Please set down every entry below exactly as given.
--- DATA LISTING Enclosed Below ---
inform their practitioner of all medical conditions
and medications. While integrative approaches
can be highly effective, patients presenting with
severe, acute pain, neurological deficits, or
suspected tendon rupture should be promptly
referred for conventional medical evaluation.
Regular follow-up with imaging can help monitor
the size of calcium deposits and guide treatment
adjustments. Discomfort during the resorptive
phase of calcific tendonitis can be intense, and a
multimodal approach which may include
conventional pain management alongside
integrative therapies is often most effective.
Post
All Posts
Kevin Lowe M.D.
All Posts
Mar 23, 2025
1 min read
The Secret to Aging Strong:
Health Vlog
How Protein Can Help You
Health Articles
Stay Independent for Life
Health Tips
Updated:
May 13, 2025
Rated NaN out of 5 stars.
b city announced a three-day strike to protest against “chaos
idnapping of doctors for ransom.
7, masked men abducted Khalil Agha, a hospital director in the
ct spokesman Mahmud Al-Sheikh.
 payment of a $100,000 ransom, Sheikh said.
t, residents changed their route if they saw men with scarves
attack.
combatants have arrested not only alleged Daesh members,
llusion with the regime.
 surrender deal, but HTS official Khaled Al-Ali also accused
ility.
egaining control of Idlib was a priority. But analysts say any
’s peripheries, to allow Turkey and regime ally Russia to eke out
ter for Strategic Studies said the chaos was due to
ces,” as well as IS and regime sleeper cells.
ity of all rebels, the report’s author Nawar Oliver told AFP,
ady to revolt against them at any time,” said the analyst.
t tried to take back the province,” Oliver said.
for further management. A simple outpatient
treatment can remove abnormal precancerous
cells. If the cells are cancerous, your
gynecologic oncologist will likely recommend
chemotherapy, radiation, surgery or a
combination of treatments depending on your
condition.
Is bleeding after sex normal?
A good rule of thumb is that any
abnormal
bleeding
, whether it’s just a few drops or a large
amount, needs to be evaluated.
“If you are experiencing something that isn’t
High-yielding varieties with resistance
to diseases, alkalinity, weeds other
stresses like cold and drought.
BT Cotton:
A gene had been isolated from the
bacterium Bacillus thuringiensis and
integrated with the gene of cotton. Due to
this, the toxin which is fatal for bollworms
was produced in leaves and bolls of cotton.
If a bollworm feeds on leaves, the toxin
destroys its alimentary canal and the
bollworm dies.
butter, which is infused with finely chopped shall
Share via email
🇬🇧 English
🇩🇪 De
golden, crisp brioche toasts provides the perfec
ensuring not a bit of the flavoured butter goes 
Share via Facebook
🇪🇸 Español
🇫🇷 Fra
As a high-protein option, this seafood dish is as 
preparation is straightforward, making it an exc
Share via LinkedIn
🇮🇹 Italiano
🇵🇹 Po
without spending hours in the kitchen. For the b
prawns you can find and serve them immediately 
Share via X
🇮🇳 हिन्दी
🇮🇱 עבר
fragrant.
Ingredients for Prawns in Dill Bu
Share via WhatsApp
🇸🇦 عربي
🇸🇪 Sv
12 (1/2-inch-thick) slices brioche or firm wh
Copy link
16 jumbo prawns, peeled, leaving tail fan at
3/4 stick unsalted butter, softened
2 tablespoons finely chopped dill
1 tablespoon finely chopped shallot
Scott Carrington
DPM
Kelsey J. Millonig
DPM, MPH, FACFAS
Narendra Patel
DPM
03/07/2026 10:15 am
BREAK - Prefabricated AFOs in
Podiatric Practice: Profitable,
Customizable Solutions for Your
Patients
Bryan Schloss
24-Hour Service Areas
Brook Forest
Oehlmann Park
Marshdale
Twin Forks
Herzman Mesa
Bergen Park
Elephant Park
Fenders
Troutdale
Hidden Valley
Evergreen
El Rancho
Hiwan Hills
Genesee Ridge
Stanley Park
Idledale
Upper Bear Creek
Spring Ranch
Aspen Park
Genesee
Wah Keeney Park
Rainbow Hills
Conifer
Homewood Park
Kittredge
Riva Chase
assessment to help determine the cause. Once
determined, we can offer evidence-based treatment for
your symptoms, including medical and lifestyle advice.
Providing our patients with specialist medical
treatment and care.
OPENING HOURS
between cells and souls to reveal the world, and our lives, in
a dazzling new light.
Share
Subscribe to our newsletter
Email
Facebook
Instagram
--- End of Enclosed DATA LISTING ---
▶ **TASK OUTPUT**
inform their practitioner of all medical conditions
and medications. While integrative approaches
can be highly effective, patients presenting with
severe, acute pain, neurological deficits, or
suspected tendon rupture should be promptly
referred for conventional medical evaluation.
Regular follow-up with imaging can help monitor
the size of calcium deposits and guide treatment
adjustments. Discomfort during the resorptive
phase of calcific tendonitis can be intense, and a
multimodal approach which may include
conventional pain management alongside
integrative therapies is often most effective.
Post
All Posts
Kevin Lowe M.D.
All Posts
Mar 23, 2025
1 min read
The Secret to Aging Strong:
Health Vlog
How Protein Can Help You
Health Articles
Stay Independent for Life
Health Tips
Updated:
May 13, 2025
Rated NaN out of 5 stars.
b city announced a three-day strike to protest against “chaos
idnapping of doctors for ransom.
7, masked men abducted Khalil Agha, a hospital director in the
ct spokesman Mahmud Al-Sheikh.
 payment of a $100,000 ransom, Sheikh said.
t, residents changed their route if they saw men with scarves
attack.
combatants have arrested not only alleged Daesh members,
llusion with the regime.
 surrender deal, but HTS official Khaled Al-Ali also accused
ility.
egaining control of Idlib was a priority. But analysts say any
’s peripheries, to allow Turkey and regime ally Russia to eke out
ter for Strategic Studies said the chaos was due to
ces,” as well as IS and regime sleeper cells.
ity of all rebels, the report’s author Nawar Oliver told AFP,
ady to revolt against them at any time,” said the analyst.
t tried to take back the province,” Oliver said.
for further management. A simple outpatient
treatment can remove abnormal precancerous
cells. If the cells are cancerous, your
gynecologic oncologist will likely recommend
chemotherapy, radiation, surgery or a
combination of treatments depending on your
condition.
Is bleeding after sex normal?
A good rule of thumb is that any
abnormal
bleeding
, whether it’s just a few drops or a large
amount, needs to be evaluated.
“If you are experiencing something that isn’t
High-yielding varieties with resistance
to diseases, alkalinity, weeds other
stresses like cold and drought.
BT Cotton:
A gene had been isolated from the
bacterium Bacillus thuringiensis and
integrated with the gene of cotton. Due to
this, the toxin which is fatal for bollworms
was produced in leaves and bolls of cotton.
If a bollworm feeds on leaves, the toxin
destroys its alimentary canal and the
bollworm dies.
butter, which is infused with finely chopped shall
Share via email
🇬🇧 English
🇩🇪 De
golden, crisp brioche toasts provides the perfec
ensuring not a bit of the flavoured butter goes 
Share via Facebook
🇪🇸 Español
🇫🇷 Fra
As a high-protein option, this seafood dish is as 
preparation is straightforward, making it an exc
Share via LinkedIn
🇮🇹 Italiano
🇵🇹 Po
without spending hours in the kitchen. For the b
prawns you can find and serve them immediately 
Share via X
🇮🇳 हिन्दी
🇮🇱 עבר
fragrant.
Ingredients for Prawns in Dill Bu
Share via WhatsApp
🇸🇦 عربي
🇸🇪 Sv
12 (1/2-inch-thick) slices brioche or firm wh
Copy link
16 jumbo prawns, peeled, leaving tail fan at
3/4 stick unsalted butter, softened
2 tablespoons finely chopped dill
1 tablespoon finely chopped shallot
Scott Carrington
DPM
Kelsey J. Millonig
DPM, MPH, FACFAS
Narendra Patel
DPM
03/07/2026 10:15 am
BREAK - Prefabricated AFOs in
Podiatric Practice: Profitable,
Customizable Solutions for Your
Patients
Bryan Schloss
24-Hour Service Areas
Brook Forest
Oehlmann Park
Marshdale
Twin Forks
Herzman Mesa
Bergen Park
Elephant Park
Fenders
Troutdale
Hidden Valley
Evergreen
El Rancho
Hiwan Hills
Genesee Ridge
Stanley Park
Idledale
Upper Bear Creek
Spring Ranch
Aspen Park
Genesee
Wah Keeney Park
Rainbow Hills
Conifer
Homewood Park
Kittredge
Riva Chase
assessment to help determine the cause. Once
determined, we can offer evidence-based treatment for
your symptoms, including medical and lifestyle advice.
Providing our patients with specialist medical
treatment and care.
OPENING HOURS
between cells and souls to reveal the world, and our lives, in
a dazzling new light.
Share
Subscribe to our newsletter
Email
Facebook
Instagram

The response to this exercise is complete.